UPDATE:Hoffman told us this about his post-Joyent plans: “I haven’t quite figured it out yet, I may go back to being an end user, might do a bit more ‘cloud.’ I’m largely interested in the intersection of mobile, m2m and ‘big data’ and how it can impact human health so might do something in that space either at a large company or a startup. I’m leaving myself open to suggestions and seeing what happens.”
In his blog post, Hoffman wrote:
Building innovative technology has always been a core value of ours, and it permeates all that we do, whether it’s sponsoring and nurturing game changing open source technologies like Node.js or innovating a new, cloud-native way to do virtualization, liberating our customers to create, invent and scale.
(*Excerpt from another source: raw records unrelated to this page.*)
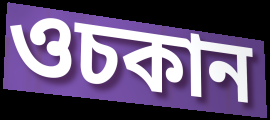
ওচকান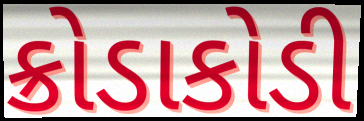
ક્રોડાકોડીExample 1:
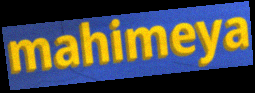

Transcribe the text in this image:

mahimeya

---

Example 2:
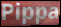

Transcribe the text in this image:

Pippa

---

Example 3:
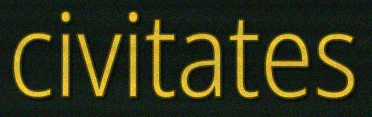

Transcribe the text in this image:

civitates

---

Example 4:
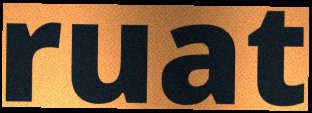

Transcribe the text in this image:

ruat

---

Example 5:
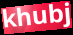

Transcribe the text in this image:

khubjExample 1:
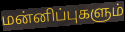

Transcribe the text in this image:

மன்னிப்புகளும்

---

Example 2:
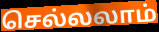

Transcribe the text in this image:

செல்லலாம்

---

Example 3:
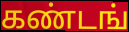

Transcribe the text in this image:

கண்டங்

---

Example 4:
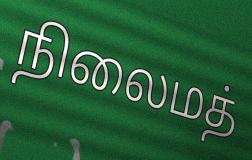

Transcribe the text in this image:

நிலைமத்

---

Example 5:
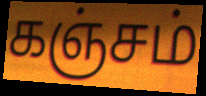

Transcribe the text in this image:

கஞ்சம்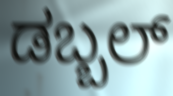
ಡಬ್ಬಲ್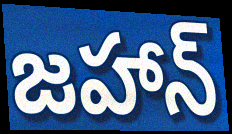
జహాన్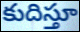
కుదిస్తూ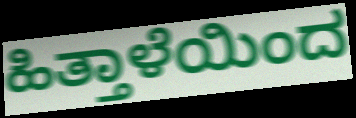
ಹಿತ್ತಾಳೆಯಿಂದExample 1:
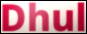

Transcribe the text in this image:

Dhul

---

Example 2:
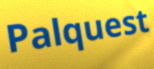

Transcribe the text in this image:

Palquest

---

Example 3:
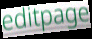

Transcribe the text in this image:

editpage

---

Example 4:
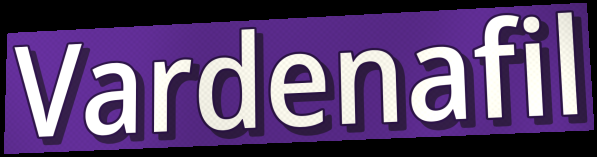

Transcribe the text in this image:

Vardenafil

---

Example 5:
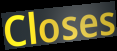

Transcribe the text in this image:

ClosesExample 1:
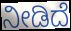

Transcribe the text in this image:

ನೀಡಿದೆ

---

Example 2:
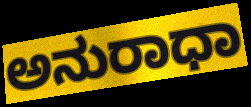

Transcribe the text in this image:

ಅನುರಾಧಾ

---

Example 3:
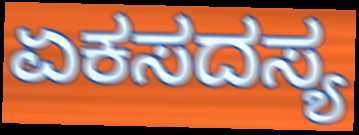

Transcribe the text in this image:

ಏಕಸದಸ್ಯ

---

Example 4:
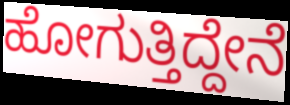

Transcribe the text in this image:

ಹೋಗುತ್ತಿದ್ದೇನೆ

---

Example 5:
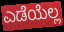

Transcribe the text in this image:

ಎಡೆಯೆಲ್ಲ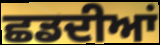
ਛਡਦੀਆਂ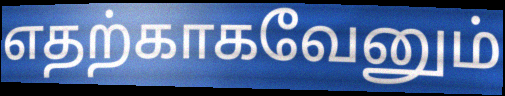
எதற்காகவேனும்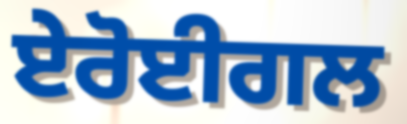
ਏਰੋਈਗਲ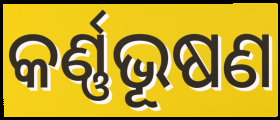
କର୍ଣ୍ଣଭୂଷଣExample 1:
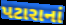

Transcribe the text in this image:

પટારાનાં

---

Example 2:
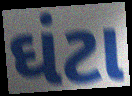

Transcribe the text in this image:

ઘંટા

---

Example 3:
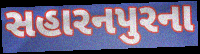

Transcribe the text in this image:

સહારનપુરના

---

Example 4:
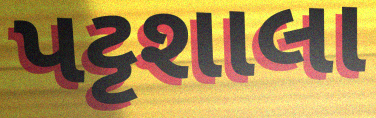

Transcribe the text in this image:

પટ્ટશાલા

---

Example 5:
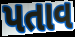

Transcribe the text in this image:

પતાવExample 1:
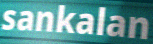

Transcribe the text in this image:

sankalan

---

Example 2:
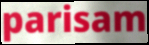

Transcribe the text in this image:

parisam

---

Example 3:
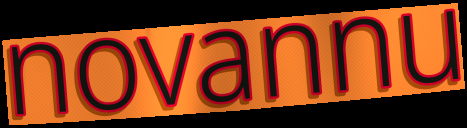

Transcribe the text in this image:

novannu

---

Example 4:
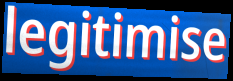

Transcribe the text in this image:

legitimise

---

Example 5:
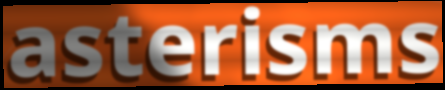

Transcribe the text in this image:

In short, that “think differently” spirit of innovation is built into our DNA and we’ve accomplished many amazing things living by it. It’s also something I value, and for that reason, I’ve made the decision to embody it in a new way by moving on to pursue new ideas and projects. I’ve loved the process of building Joyent into what it is today, as any respectable founder wishes, you look for people better than yourself who can go execute and you let them do that. The company is in great shape, with a brilliant management team and a change-the-world technology vision in very capable hands with Bryan Cantrill.
With Hoffman as its CTO, Joyent cultivated a reputation for breaking barriers in cloud computing and setting itself apart by building open-source technologies that don’t require investments in locked-up converged systems.
Under Hoffman’s stewardship, Joyent’s tech innovations have included the Manta Storage Service system, which launched in June and allows stored data to be queried immediately without the time-consuming and costly task of managing its underlying infrastructure. Manta took four years of research and development and, as our enterprise writer Alex Williams noted, the service’s ramifications for cloud computing are considerable and make Joyent more relevant as an infrastructure and services provider. In an interview just before Manta’s launch, Hoffman said Joyent will continue to make several announcements about new data services, all steps to position the company as a strong competitor against AWS, Microsoft, IBM and other big names in cloud computing.
Hoffman briefly served as Joyent’s interim CEO after co-founder David Young left that post in May 2012. Former Force10 Networks CEO and President Henry Wasik joined Joyent as CEO in November 2012.